5) O marketing da indústria
farmacêutica
O transtorno de hiperatividade pode
ser um daqueles casos em que a droga ajuda a moldar o diagnóstico. Críticos da
medicalização afirmam que não é comprovada a existência de uma doença que só
altere o comportamento e a aprendizagem. Neste sentido, a disseminação do
diagnóstico de TDAH inverteria a lógica da medicina, na qual seria preciso
primeiro comprovar a doença e depois tratá-la. O fenômeno obedeceria mais à
lógica do mercado do que a da saúde – com a relação próxima e, em alguns casos,
promíscua, entre laboratórios e médicos. “A ligeireza (e imprecisão) com que as
pessoas são transformadas em anormais é diretamente proporcional à velocidade
com que a psicofarmacologia e a psiquiatria contemporânea expandiram seu
mercado. Não deixa de ser surpreendente que o que foi apresentado como avanço
na capacidade de curar tenha levado a ampliar em uma progressão geométrica a
quantidade de doentes mentais”, alertam Alfredo Jerusalinski e Silvia Fendrik
em O Livro Negro da Psicopatologia Moderna.
“A produção de saber sobre o
sofrimento psíquico encontra-se associada à produção da indústria farmacêutica
de remédios que prometem aliviar os sofrimentos existenciais. O consumo em
larga escala dos medicamentos e o crescimento exponencial da indústria
farmacêutica tornam-se elementos indissociáveis do exercício do poder médico
apoiado em um saber consolidado ao longo do século XX”, analisa Renata
Guarido. “Se a psiquiatria clássica, de forma geral, esteve às voltas com
fenômenos psíquicos não codificáveis em termos do funcionamento orgânico,
guardando espaço à dimensão enigmática da subjetividade, a psiquiatria
contemporânea promove uma naturalização do fenômeno humano e uma subordinação
do sujeito à bioquímica cerebral, somente regulável por uso de remédios.
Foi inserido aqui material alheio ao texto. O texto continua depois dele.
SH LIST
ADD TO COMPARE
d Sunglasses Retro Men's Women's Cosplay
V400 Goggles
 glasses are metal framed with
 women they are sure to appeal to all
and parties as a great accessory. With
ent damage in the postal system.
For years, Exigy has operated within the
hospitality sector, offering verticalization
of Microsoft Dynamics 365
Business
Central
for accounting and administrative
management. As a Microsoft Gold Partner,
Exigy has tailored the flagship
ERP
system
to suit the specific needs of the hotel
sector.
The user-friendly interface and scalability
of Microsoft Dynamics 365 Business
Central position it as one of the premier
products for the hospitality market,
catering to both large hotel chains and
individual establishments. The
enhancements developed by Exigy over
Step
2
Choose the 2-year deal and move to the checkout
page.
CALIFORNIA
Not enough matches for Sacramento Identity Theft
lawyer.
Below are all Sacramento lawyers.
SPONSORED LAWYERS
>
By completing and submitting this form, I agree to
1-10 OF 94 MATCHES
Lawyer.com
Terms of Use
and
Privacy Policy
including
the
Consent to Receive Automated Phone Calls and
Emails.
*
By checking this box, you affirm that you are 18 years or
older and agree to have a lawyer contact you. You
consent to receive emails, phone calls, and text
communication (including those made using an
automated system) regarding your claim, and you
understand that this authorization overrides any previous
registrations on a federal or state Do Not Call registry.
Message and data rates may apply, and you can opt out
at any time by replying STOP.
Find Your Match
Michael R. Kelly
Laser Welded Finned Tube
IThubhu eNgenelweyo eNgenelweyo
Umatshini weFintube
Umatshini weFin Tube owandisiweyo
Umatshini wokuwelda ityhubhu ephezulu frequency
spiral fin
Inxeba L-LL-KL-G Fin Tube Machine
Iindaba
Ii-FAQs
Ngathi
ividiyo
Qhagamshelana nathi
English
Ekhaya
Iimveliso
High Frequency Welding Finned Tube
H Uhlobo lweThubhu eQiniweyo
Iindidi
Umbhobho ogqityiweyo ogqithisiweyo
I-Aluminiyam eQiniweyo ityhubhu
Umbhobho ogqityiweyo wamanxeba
Há aí
uma inversão não pouco assustadora, pois na lógica atual de construção
diagnóstica, o remédio participa da nomeação do transtorno. Visto que não há
mais uma etiologia (estudo das causas da doença) e uma historicidade a serem
consideradas, pois a verdade do sintoma/transtorno está no funcionamento
bioquímico, e os efeitos da medicação dão validade a um ou outro diagnóstico.”
*******************
Estes cinco pontos são apenas algumas
pistas para compreender o crescimento do Transtorno de Déficit de Atenção e
Hiperatividade entre as crianças e adolescentes e a disseminação da droga da
obediência. Dito de outro jeito, questionar o aumento dos “anormais” nas
escolas brasileiras. Ou dos “desobedientes”. A falta de espanto de pais e
professores diante do fenômeno mostra como a medicalização está naturalizada na
sociedade brasileira. Afinal, parte destes pais e professores também fazem, no
seu próprio cotidiano, o uso de drogas legais para silenciar suas dores
humanas. Por que acreditariam que com seus filhos e alunos seria diferente?
Drogar-se, legalmente, é uma marca da nossa época.
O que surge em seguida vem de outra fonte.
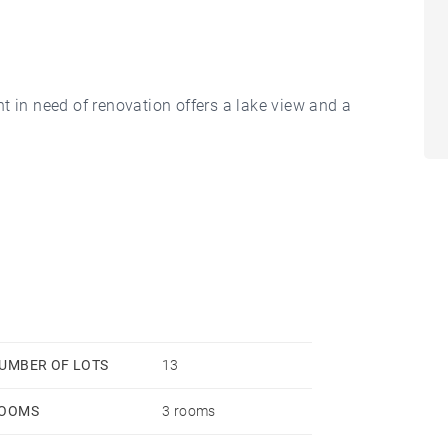
t in need of renovation offers a lake view and a
-office, a bedroom suite with shower and closets,
ce and open kitchen is bordered by a balcony of over
athroom, dressing room and walk-in closets.
UMBER OF LOTS
13
OOMS
3 rooms
.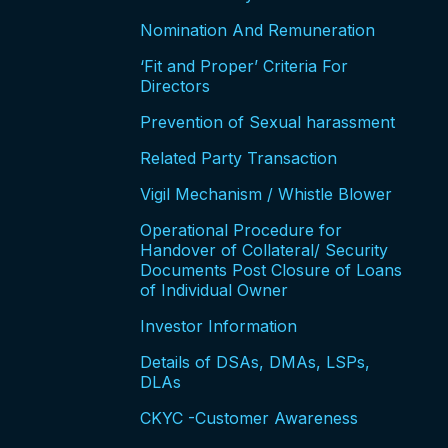
Nomination And Remuneration
‘Fit and Proper’ Criteria For
Directors
Prevention of Sexual harassment
Related Party Transaction
Vigil Mechanism / Whistle Blower
Operational Procedure for
Handover of Collateral/ Security
Documents Post Closure of Loans
of Individual Owner
Investor Information
Details of DSAs, DMAs, LSPs,
DLAs
CKYC -Customer Awareness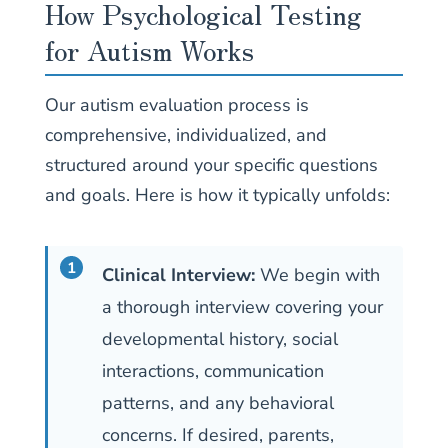
How Psychological Testing
for Autism Works
Our autism evaluation process is
comprehensive, individualized, and
structured around your specific questions
and goals. Here is how it typically unfolds:
Clinical Interview:
We begin with
a thorough interview covering your
developmental history, social
interactions, communication
patterns, and any behavioral
concerns. If desired, parents,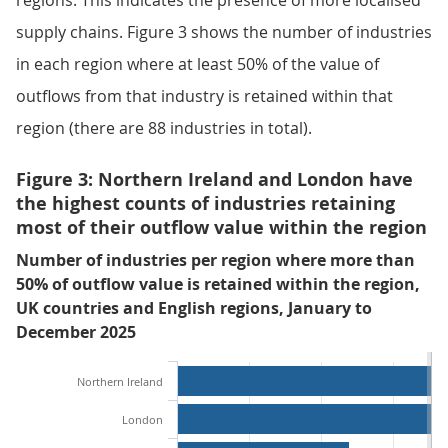
regions. This indicates the presence of more localised
supply chains. Figure 3 shows the number of industries
in each region where at least 50% of the value of
outflows from that industry is retained within that
region (there are 88 industries in total).
Figure 3: Northern Ireland and London have
the highest counts of industries retaining
most of their outflow value within the region
Number of industries per region where more than
50% of outflow value is retained within the region,
UK countries and English regions, January to
December 2025
Northern Ireland
London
Ninguém sabe quais serão os efeitos a
longo prazo do uso contínuo do metilfenidato sobre o cérebro em formação das
crianças. O que acontecerá no futuro com essa geração legalmente drogada ainda
é uma incógnita. Pelo menos, valeria a pena pensarmos no presente: por que
estamos dopando crianças e adolescentes em vez de tentar escutá-los e
entendê-los em sua singularidade? E o que isso diz sobre nós, os adultos?
[1] - Publicado por Revista Época, em 26
de fevereiro de 2013, originalmente sob o título ‘O Doping das Crianças’.
[2]
- Eliane
Brum é jornalista, escritora e documentarista. Autora de um romance - Uma Duas e de três
livros de reportagem: Coluna
Prestes – O avesso da lenda, A vida que ninguém vê (Prêmio Jabuti,
2007) e O olho da rua:
uma repórter em busca da literatura da vida real.